## SUPPLIED TEXT
* START *

# Two-Loop Integrability of ABJM Open Spin Chain from Giant Graviton

**Authors:** Nan Bai, Hui-Huang Chen, Hao Ouyang, Jun-Bao Wu

arXiv: 1901.03949 · 2019-04-02

## TL;DR

This paper proves the integrability of a two-loop open spin chain Hamiltonian in ABJM theory by constructing R- and K-matrices, deriving transfer matrices, and formulating Bethe ansatz equations, advancing understanding of integrable structures in gauge theories.

## Contribution

It explicitly constructs R- and K-matrices for the two-loop ABJM open spin chain, establishing its integrability and deriving Bethe ansatz equations for excited states.

* END *

## EXTRACTED ENTRIES

* START *

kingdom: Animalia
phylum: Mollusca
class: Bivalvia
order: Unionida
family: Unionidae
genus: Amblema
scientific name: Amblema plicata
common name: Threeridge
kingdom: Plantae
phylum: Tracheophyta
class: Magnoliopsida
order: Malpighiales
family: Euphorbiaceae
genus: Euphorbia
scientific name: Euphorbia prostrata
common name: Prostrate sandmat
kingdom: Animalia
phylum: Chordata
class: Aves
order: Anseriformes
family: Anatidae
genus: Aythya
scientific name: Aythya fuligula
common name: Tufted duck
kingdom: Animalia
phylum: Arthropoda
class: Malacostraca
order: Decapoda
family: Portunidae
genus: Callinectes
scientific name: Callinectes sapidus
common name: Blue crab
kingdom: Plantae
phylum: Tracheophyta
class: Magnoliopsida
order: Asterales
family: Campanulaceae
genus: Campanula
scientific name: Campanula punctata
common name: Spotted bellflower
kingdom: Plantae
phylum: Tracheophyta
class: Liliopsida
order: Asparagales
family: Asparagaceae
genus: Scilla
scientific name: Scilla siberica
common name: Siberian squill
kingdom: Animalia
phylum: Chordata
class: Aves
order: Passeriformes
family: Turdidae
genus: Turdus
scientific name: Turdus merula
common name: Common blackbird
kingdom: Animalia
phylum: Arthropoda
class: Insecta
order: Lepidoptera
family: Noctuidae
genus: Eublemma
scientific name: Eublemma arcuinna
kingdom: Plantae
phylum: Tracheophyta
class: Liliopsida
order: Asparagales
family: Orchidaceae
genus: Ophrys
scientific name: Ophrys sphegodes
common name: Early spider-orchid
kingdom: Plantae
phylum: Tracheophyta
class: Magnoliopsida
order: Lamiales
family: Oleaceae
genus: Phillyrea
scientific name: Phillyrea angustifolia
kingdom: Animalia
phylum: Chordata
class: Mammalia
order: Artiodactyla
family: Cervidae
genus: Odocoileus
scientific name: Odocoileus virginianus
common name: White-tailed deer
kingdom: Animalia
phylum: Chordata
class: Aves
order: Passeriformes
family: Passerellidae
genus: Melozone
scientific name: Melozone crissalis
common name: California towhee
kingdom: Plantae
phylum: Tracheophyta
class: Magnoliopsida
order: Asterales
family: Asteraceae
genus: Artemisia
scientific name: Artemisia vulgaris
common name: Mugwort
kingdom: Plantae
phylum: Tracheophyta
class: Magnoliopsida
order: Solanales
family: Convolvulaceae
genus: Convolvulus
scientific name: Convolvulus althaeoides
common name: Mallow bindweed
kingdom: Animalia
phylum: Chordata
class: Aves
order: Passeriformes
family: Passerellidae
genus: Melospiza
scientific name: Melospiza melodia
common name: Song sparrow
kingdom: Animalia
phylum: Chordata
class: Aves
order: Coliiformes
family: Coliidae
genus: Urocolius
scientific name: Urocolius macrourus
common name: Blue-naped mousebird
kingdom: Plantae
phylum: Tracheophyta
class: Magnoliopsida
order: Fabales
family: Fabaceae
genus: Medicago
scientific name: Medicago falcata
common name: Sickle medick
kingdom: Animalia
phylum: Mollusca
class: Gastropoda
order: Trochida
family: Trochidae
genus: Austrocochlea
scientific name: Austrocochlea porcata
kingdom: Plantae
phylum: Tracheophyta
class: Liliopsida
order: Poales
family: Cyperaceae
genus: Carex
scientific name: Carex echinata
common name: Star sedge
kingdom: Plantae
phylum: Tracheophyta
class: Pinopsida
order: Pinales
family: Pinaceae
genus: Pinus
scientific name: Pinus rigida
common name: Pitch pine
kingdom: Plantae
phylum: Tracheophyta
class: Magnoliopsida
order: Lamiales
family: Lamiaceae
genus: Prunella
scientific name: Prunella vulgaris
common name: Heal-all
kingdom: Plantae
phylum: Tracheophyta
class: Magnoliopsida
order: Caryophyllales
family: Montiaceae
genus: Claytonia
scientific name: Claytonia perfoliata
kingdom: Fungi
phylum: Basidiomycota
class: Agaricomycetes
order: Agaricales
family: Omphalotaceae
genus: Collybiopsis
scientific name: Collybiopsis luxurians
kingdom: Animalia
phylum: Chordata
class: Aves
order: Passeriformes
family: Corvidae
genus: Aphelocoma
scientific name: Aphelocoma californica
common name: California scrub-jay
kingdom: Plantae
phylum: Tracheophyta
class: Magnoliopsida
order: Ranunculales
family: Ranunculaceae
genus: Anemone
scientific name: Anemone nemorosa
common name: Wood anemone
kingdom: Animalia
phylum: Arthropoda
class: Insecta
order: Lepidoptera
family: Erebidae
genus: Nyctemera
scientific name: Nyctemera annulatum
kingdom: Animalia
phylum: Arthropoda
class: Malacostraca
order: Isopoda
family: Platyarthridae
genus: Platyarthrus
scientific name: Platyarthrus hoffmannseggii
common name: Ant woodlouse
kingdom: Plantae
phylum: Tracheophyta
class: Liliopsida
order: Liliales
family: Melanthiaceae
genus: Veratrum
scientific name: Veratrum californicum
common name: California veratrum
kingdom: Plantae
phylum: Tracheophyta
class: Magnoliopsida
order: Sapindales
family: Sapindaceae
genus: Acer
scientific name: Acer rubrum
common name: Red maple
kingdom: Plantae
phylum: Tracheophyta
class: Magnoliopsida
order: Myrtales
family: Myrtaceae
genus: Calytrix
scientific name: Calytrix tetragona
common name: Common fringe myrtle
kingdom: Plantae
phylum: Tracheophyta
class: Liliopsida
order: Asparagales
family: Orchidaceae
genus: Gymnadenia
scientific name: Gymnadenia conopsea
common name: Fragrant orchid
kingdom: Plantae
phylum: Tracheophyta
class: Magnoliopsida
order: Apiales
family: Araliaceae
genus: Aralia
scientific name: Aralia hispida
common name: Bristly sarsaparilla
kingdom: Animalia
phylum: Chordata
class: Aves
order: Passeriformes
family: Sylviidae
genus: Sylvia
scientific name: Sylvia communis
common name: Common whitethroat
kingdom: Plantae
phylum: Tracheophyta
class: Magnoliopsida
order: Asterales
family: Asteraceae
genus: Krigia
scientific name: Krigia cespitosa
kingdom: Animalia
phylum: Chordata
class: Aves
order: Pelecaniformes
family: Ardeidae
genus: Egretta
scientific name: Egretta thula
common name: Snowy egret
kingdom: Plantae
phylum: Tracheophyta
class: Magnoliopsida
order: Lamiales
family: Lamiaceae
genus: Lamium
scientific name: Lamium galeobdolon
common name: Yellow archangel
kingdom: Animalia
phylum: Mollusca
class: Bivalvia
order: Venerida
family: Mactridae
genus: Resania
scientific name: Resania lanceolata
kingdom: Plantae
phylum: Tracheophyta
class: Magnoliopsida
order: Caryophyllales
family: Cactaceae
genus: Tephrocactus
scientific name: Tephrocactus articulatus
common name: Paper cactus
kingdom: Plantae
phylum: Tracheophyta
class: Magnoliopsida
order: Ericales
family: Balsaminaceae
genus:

* END *

## REQUESTS
1. List every author credited in the paper summary.
2. Extract the passage of the paper summary that lies between "# Two-Loop Integrability" and "in gauge theories.", inclusive.
The material has no connection to the paper summary.

## SOLUTIONS BY TASK
1. Nan Bai, Hui-Huang Chen, Hao Ouyang, Jun-Bao Wu

2.
# Two-Loop Integrability of ABJM Open Spin Chain from Giant Graviton

**Authors:** Nan Bai, Hui-Huang Chen, Hao Ouyang, Jun-Bao Wu

arXiv: 1901.03949 · 2019-04-02

## TL;DR

This paper proves the integrability of a two-loop open spin chain Hamiltonian in ABJM theory by constructing R- and K-matrices, deriving transfer matrices, and formulating Bethe ansatz equations, advancing understanding of integrable structures in gauge theories.